Um dos mais belos poemas sobre Grantchester foi escrito por Rupert Brooke a partir de um café em Berlim, Café des Westens. Imagino-o a olhar pela janela do café e a pensar como estará Cambridge naquele momento. O poema é uma maravilha:
"Say, do the elm-clumps greatly stand / still guardians of that holly land? / (…) And sunset still a golden sea / From Hastingfield to Madingley? / (...) Oh, is the water sweet and cool, / Gentle and brown, above the pool? / And laughs the immortal river still / Under the mill, under the mill? / (...) Oh! Yet stands the church at ten to three? / And is there honey still for tea?”

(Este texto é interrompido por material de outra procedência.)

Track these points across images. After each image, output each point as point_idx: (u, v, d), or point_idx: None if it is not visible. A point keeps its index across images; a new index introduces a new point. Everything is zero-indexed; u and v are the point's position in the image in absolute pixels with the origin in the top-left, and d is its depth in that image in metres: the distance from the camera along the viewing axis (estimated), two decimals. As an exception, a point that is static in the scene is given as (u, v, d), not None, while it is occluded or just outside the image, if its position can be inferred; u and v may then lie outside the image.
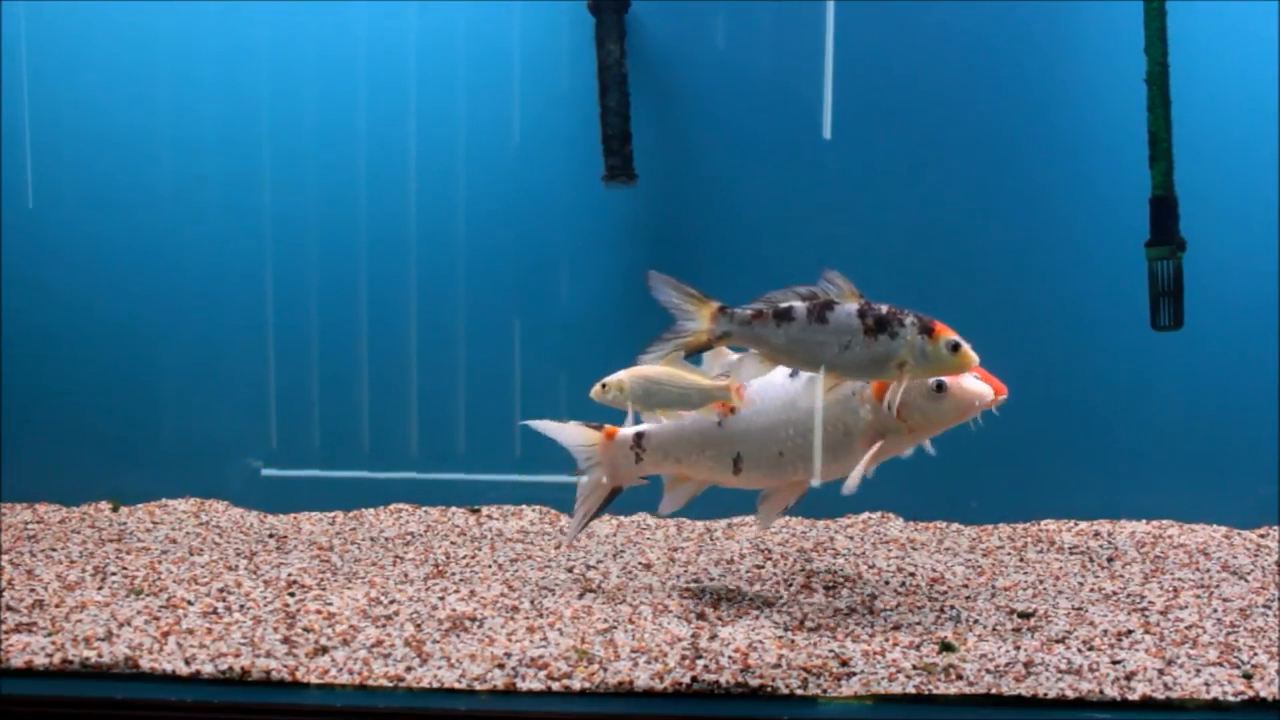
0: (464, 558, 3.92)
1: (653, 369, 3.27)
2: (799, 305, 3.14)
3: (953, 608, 3.38)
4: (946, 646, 3.04)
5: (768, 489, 3.48)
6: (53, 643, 3.04)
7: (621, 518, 4.45)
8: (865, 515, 4.42)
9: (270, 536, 4.20)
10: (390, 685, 2.87)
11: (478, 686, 2.86)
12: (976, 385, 3.28)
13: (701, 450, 3.47)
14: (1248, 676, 2.87)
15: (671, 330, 3.24)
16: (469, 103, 4.41)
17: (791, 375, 3.36)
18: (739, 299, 3.21)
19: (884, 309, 3.12)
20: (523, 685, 2.86)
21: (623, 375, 3.30)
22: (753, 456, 3.41)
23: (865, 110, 4.27)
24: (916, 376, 3.16)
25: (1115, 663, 2.94)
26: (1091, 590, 3.56)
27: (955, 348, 3.10)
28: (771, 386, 3.39)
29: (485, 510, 4.51)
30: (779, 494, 3.46)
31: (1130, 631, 3.16)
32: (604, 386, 3.31)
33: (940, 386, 3.24)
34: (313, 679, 2.90)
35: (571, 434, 3.58)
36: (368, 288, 4.49)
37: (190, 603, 3.33)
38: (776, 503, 3.47)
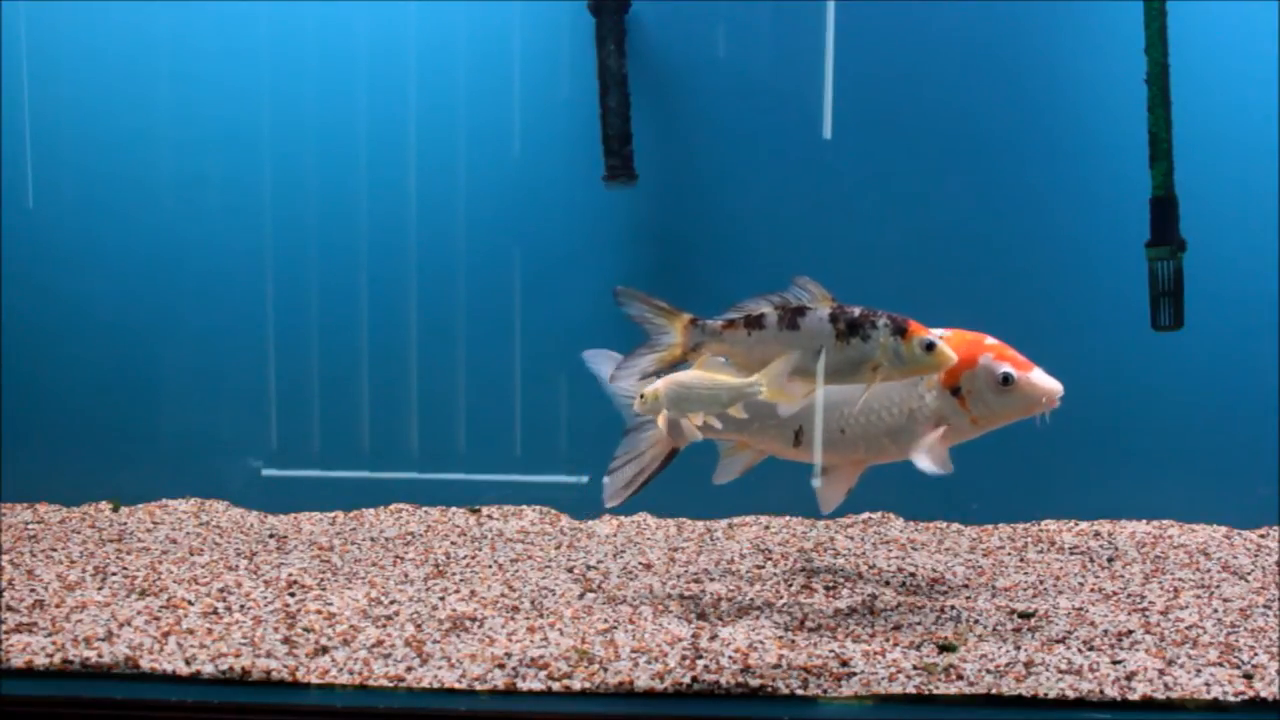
0: (464, 558, 3.92)
1: (686, 374, 3.22)
2: (770, 313, 3.12)
3: (953, 608, 3.38)
4: (946, 646, 3.04)
5: (826, 470, 3.42)
6: (53, 643, 3.04)
7: (621, 518, 4.45)
8: (865, 515, 4.42)
9: (270, 536, 4.20)
10: (390, 685, 2.87)
11: (478, 686, 2.86)
12: (1045, 382, 3.23)
13: (764, 419, 3.41)
14: (1248, 676, 2.87)
15: (646, 345, 3.22)
16: (469, 103, 4.41)
17: None
18: (740, 300, 3.20)
19: (856, 312, 3.08)
20: (523, 685, 2.86)
21: (659, 384, 3.24)
22: (811, 430, 3.36)
23: (866, 111, 4.26)
24: (892, 378, 3.14)
25: (1115, 663, 2.94)
26: (1092, 590, 3.56)
27: (930, 347, 3.06)
28: None
29: (485, 510, 4.51)
30: (841, 472, 3.40)
31: (1130, 631, 3.16)
32: (643, 398, 3.26)
33: (1007, 379, 3.20)
34: (313, 679, 2.90)
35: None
36: (368, 288, 4.49)
37: (190, 603, 3.33)
38: (839, 483, 3.41)
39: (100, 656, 2.97)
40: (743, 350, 3.15)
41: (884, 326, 3.06)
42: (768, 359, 3.14)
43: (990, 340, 3.29)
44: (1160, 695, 2.80)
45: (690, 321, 3.18)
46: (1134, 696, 2.80)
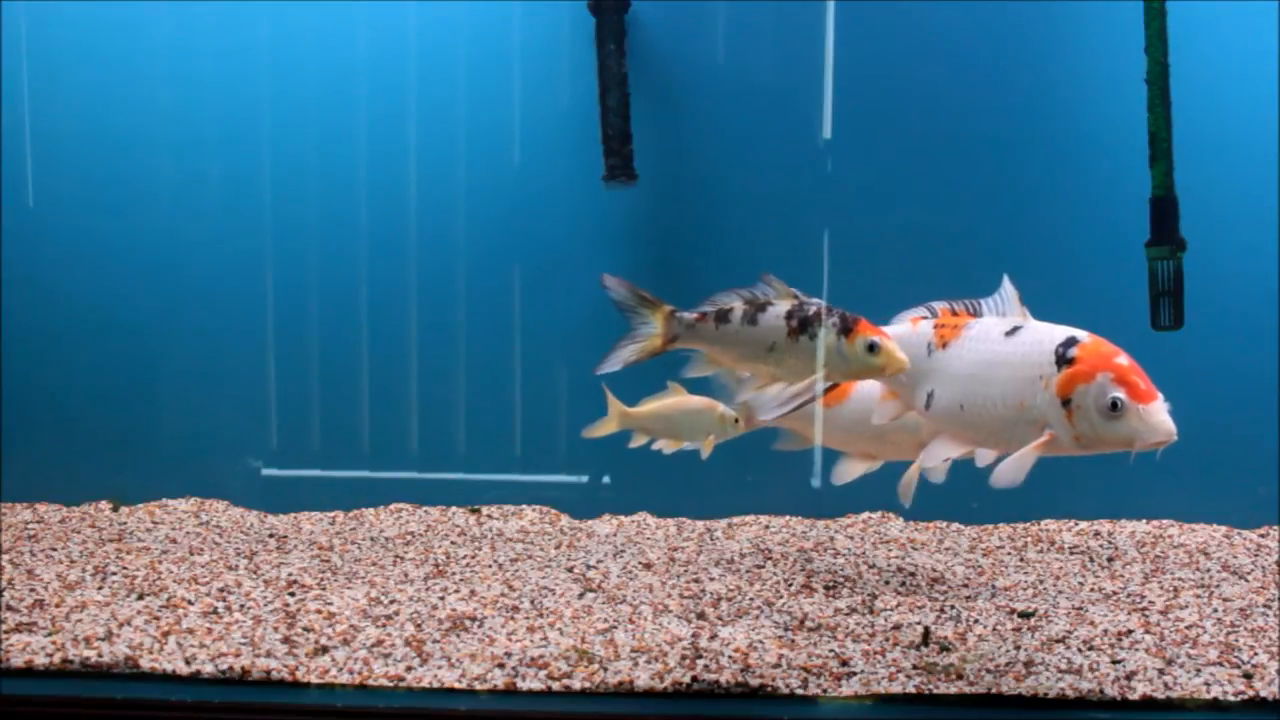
0: (464, 558, 3.92)
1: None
2: (737, 308, 3.15)
3: (953, 607, 3.38)
4: (944, 647, 3.04)
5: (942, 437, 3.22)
6: (53, 642, 3.04)
7: (621, 517, 4.45)
8: (865, 515, 4.42)
9: (270, 536, 4.20)
10: (390, 685, 2.87)
11: (478, 686, 2.86)
12: (1157, 418, 2.94)
13: (908, 374, 3.17)
14: (1248, 676, 2.87)
15: (628, 336, 3.25)
16: (469, 103, 4.41)
17: (1008, 334, 3.11)
18: (715, 294, 3.22)
19: (811, 309, 3.08)
20: (523, 685, 2.86)
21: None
22: (940, 397, 3.15)
23: (865, 110, 4.27)
24: (836, 378, 3.11)
25: (1115, 662, 2.94)
26: (1092, 590, 3.56)
27: (872, 348, 3.00)
28: (988, 339, 3.13)
29: (485, 510, 4.51)
30: (951, 443, 3.18)
31: (1130, 631, 3.16)
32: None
33: (1115, 405, 2.94)
34: (313, 679, 2.90)
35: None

“Diz-me, ainda se erguem imponentes os olmeiros, / Guardiões eternos daquela terra sagrada? (...) E o pôr do sol ainda é um mar dourado, / De Hastingfield a Madingley? / (...) Oh, ainda é a água doce e fresca, / Gentil e castanha, sobre a piscina? / E ri o rio imortal, / Sob o moinho, sob o moinho? / (...) Oh! A igreja ainda marca dez para as três? / E ainda há mel para o chá?”.
Grantchester não me parece estranho. Simone Weil gostaria que passear em Grantchester me fizesse evocar o Porto – e faz. Penso nos cisnes do parque da cidade sempre que vejo um cisne em Cambridge. Mas o contrário também é verdade. Lembrar-me-ei do rio Cam quando circular no parque da cidade, e é possível que um dia o meu olhar distante, visto do lado de fora da janela de um café, se fixe em Cambridge, não numa cidade externa, e por isso real – como ela é - mas em Cambridge como foi, na minha versão das “dez para as três”, onde ainda estou, onde hei de estar, em simultâneo. Como posso ser um pintor que olha uma pintura de um museu e aprecia a que tem em casa, quando fui eu que pintei as duas?
(*) “And here I work at Shakespeare and see very few people (…) I wander about barefoot and almost naked, surveying nature with a calm eye. I do not pretend to understand nature, but I go on very well with her in a neighbourly way. I go on with my books, and she goes on with her hens and storms and things, and we’re both very tolerant. Occasionally we have tea together."